The emergence of fake and poor quality anti-malarial drugs could dash hopes of controlling malaria in Africa, warn experts writing in the Malaria Journal. Millions of lives could be put at risk unless urgent action is taken, they argue.
The international team led by Oxford University researchers report cases where medicines are on sale in Africa that have been deliberately counterfeited by criminals or are of poor quality resulting from factory errors.
Not only are these drugs potentially harmful to the patient, but they risk promoting the emergence of drug resistance among the parasites that cause malaria.
The Wellcome Trust-funded researchers examined anti-malarials collected in 11 African countries between 2002 and 2010, which they believed to be either fake or substandard.
Their analysis showed that some counterfeits contained a mixture of the wrong pharmaceutical ingredients, some of which may initially alleviate malaria symptoms but would not cure malaria. Worse still, these unexpected ingredients could cause potentially serious side effects, particularly if they were to interact with other drugs the patient was taking, such as antiretroviral therapies for HIV.
Some of the fake drugs also contained small amounts of artemisinin derivatives, the most effective anti-malarial drugs available, perhaps to try to ensure that the drug would pass simple authenticity tests.
But taken at such low levels, the drug is unlikely to rid the body of malaria parasites, and could lead to the emergence of resistance to artemisinin.
The researchers also identified pollen found in some of the tablets which indicated that the counterfeits originated in eastern Asia.
In 2001, police in Guangzhou, China, arrested Nigerian and Chinese men for production of counterfeits of the anti-malarial halofantrine. No evidence was found from the pollen analysis of counterfeit pharmaceutical production in Africa.
However, production facilities for packaging materials for counterfeit anti-malarials have been seized in Nigeria.
'Public health organisations must take urgent, coordinated action to prevent the circulation of counterfeit and substandard medicines and improve the quality of the medicines that patients receive,' says lead researcher Dr Paul Newton of Oxford University, who is based in Laos where he leads the Wellcome Trust-Mahosot Hospital-Oxford University Tropical Medicine Research Collaboration.

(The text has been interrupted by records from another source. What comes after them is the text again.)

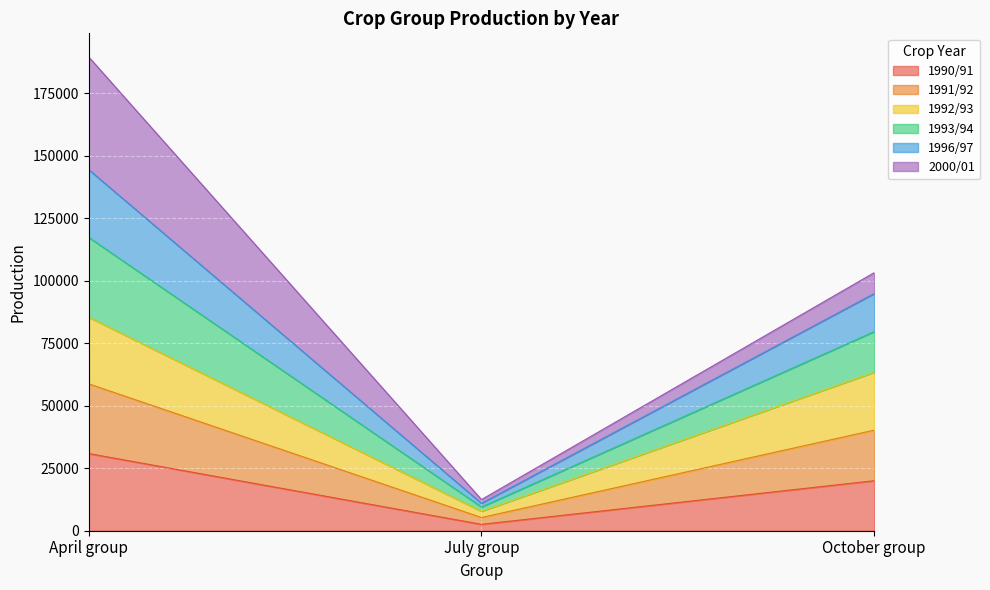

What is the difference between the maximum and second lowest values in the 1990/91 series?

10870.6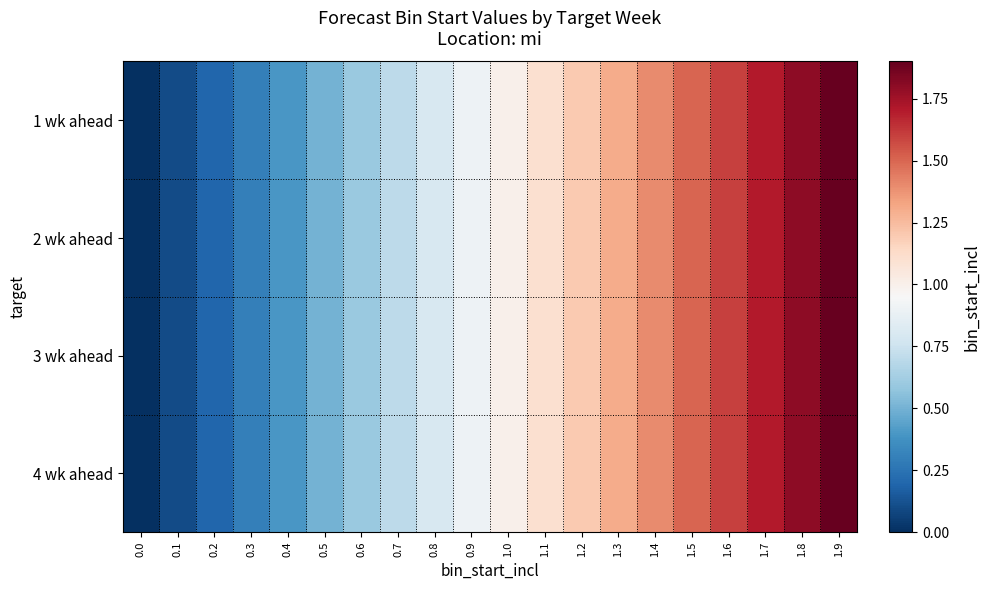

Which has a higher value, 1.0 or 0.5?

1.0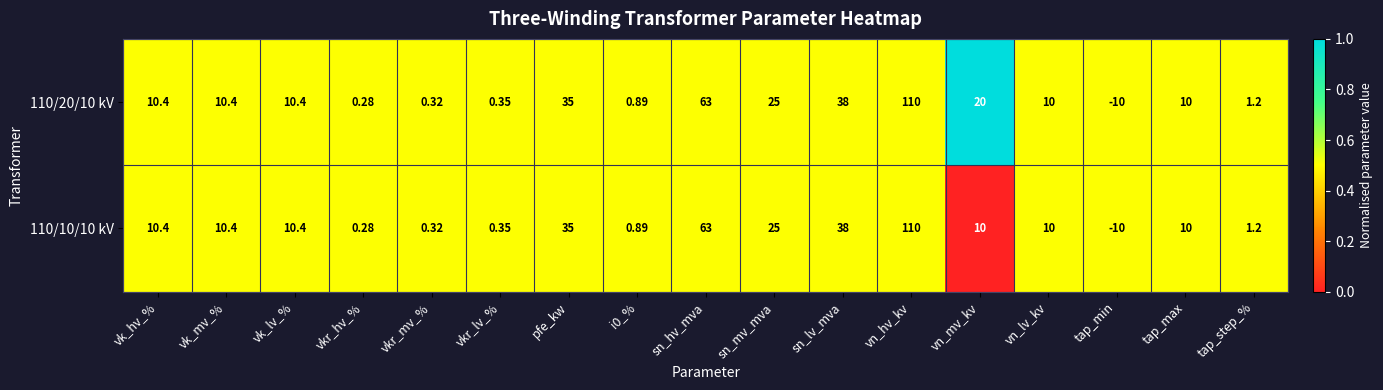

Rank the series by their average value, from highest to lowest.

110/20/10 kV, 110/10/10 kV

Malaria is estimated to kill around 800,000 people each year, mainly young children and pregnant women. The most effective anti-malarial drugs are the artemisinin derivatives. Fears over the development of resistance mean that they are recommended to be used with one or more other drugs as artemisinin-based combination therapies (ACTs).
Dr Newton adds: 'The enormous investment in the development, evaluation and deployment of anti-malarials is wasted if the medicines that patients actually take are, due to criminality or carelessness, of poor quality and do not cure.
'Malaria can be readily treated with the right drugs of good quality, but poor quality medicines, as well as increasing mortality and morbidity, risk exacerbating the economic and social impact of malaria on societies that are already poor. Worse still, they encourage drug resistance, potentially resulting in the failure of artemisinin treatments, with profound consequences for public health in Africa.'
Dr Newton and colleagues argue that multiple parallel strategies are needed to tackle this problem. Their recommendations include increased investment in national medicine regulatory authorities in Africa and improving access to good quality, affordable artemisinin combination therapies.
'Failure to take action will put at risk the lives of millions of people, particularly children and pregnant women,' says Dr Newton.